Reputation: 1609
If I have a table like follows:
Meter Serial Date | Reading
A 2017-01-01 10
B 2017-02-10 20
A 2017-03-05 20
B 2017-05-01 100
A 2017-06-01 300
Is it possible to get a query that displays like follows:
Meter | Date Start | Start Reading | Date End | End Reading
A 2017-01-01 10 2017-03-05 20
B 2017-02-10 20 2017-05-01 30
A 2017-03-05 20 2017-06-01 300
Note: The readings do not come daily.

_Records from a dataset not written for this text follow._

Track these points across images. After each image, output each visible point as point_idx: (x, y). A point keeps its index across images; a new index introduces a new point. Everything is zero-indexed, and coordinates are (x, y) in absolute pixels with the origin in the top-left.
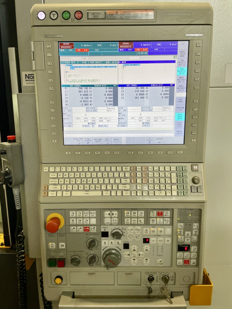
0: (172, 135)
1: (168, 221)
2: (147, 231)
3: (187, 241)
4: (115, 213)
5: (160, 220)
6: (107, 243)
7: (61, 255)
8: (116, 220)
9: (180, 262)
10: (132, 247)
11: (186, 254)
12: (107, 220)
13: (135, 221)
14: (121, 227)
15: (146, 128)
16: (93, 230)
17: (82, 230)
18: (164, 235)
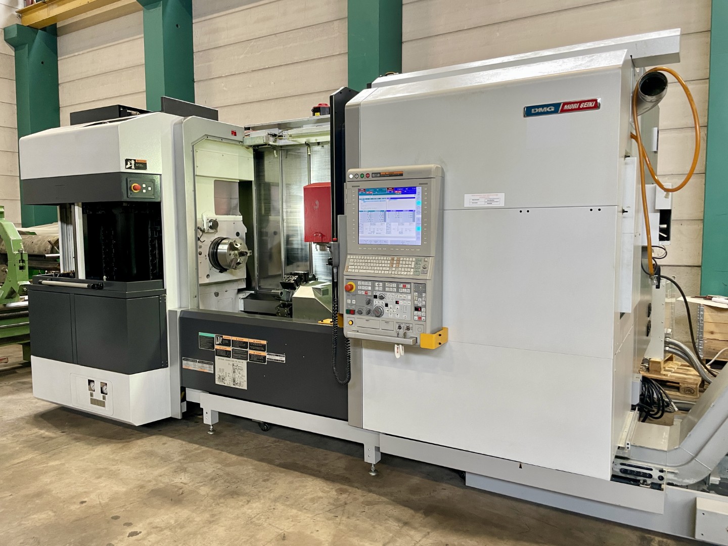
0: (415, 239)
1: (409, 291)
2: (398, 297)
3: (420, 305)
4: (381, 284)
5: (404, 290)
6: (377, 302)
7: (352, 308)
8: (381, 289)
9: (416, 318)
10: (389, 306)
11: (419, 313)
12: (377, 288)
13: (391, 289)
14: (384, 293)
15: (400, 235)
16: (370, 293)
17: (364, 293)
18: (407, 299)
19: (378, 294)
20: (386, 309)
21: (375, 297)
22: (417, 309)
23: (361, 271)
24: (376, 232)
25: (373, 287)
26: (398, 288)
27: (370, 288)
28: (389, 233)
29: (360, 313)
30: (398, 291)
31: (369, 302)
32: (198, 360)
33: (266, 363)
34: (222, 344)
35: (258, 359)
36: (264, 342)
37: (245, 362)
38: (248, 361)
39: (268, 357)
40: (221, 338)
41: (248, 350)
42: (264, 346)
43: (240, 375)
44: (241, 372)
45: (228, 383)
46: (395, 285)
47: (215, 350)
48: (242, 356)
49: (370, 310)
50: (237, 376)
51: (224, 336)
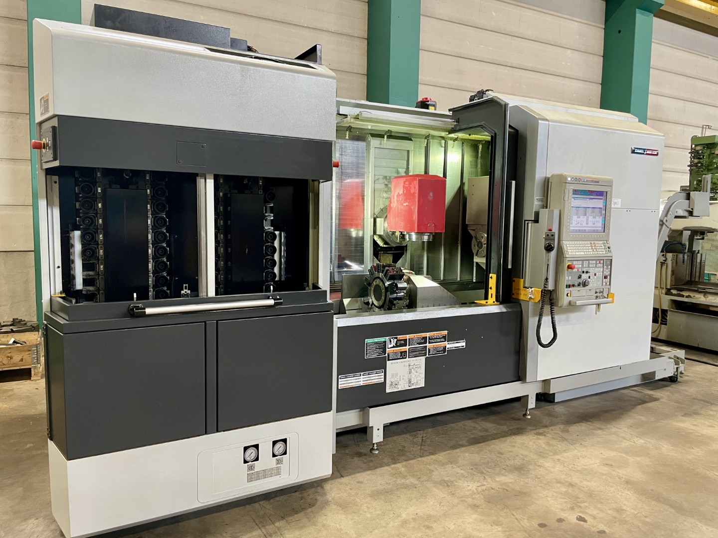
0: (601, 229)
1: (602, 265)
2: (596, 270)
3: (607, 274)
4: (587, 262)
5: (600, 265)
6: (584, 276)
7: (569, 283)
8: (587, 266)
9: (604, 284)
10: (591, 278)
11: (606, 280)
12: (584, 266)
13: (593, 266)
14: (588, 268)
16: (580, 270)
18: (599, 271)
19: (585, 270)
20: (589, 280)
21: (583, 272)
22: (605, 277)
23: (577, 253)
24: (580, 223)
25: (582, 265)
26: (596, 264)
27: (580, 266)
28: (587, 224)
29: (573, 286)
30: (596, 267)
31: (580, 277)
32: (362, 373)
33: (446, 353)
34: (397, 346)
35: (437, 351)
36: (445, 332)
37: (423, 359)
38: (427, 356)
39: (448, 346)
40: (396, 340)
41: (428, 344)
42: (444, 337)
43: (417, 374)
44: (418, 370)
45: (403, 386)
46: (594, 262)
47: (387, 355)
48: (422, 352)
49: (580, 283)
50: (413, 376)
51: (398, 336)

But they are unique for a given day (e.g. you cannot have two readings on the same day)
This is the current query I am working with:
with tbl as (select row_number() over(order by read_date) as rn, meter_serial, meter_channel, total_meter_read, read_date
from meter_reading_total)
select l.meter_serial, l.read_date, l.total_meter_read, r.read_date, r.total_meter_read
from tbl as l
left outer join
tbl as r
on r.rn = l.rn + 1
and r.meter_serial = l.meter_serial
and r.meter_channel = l.meter_channel
Upvotes: 0
Views: 84
Reputation: 3495
Window functions FTW
SELECT
meter_serial,
meter_date AS start_date,
readings AS start_reads,
lead(meter_date) OVER read_wdw AS end_date,
lead(readings) OVER read_wdw AS end_reads
FROM read_meter
WINDOW read_wdw AS (
PARTITION BY meter_serial
ORDER BY meter_date ASC
)
ORDER BY start_date ASC
Here is the SQLFiddle for this case.
Upvotes: 3
Reputation: 4345
This one should work:
SELECT sub1.meter, sub1.date as date_start, sub1.reading as start_reading, sub2.meter, sub2.date as date_end, sub2.reading as end_reading
FROM
(SELECT ROW_NUMBER() OVER(ORDER BY meter, date ASC) AS row, t.*
FROM t) sub1
INNER JOIN
(SELECT ROW_NUMBER() OVER(ORDER BY meter, date ASC) AS row, t.*
FROM t) sub2 ON sub1.row = sub2.row -1
AND sub1.meter = sub2.meter
Try it here: http://rextester.com/XZDOX35079
Upvotes: 0
Reputation: 360
select l.date as startdate, l.reading as startreading, r.date as
enddate, r.endreading from
sample as l
left outer join
sample as r
on r.date = l.date + interval '1' day;
Self join by 1 day interval if you want it by dates. Else if you want by the record order change join condition to r.id = l.id + 1
If your table has no id column, you can use the rownumber function and cte as
with tbl as (select row_number() over(order by dt) as rn, rd, dt
from sample)
select l.dt, l.rd, r.dt, r.rd
from tbl as l
left outer join
tbl as r
on r.rn = l.rn + 1;
Changing order by dt
to order by 1
will join the table at the date ranges even if they are not sorted.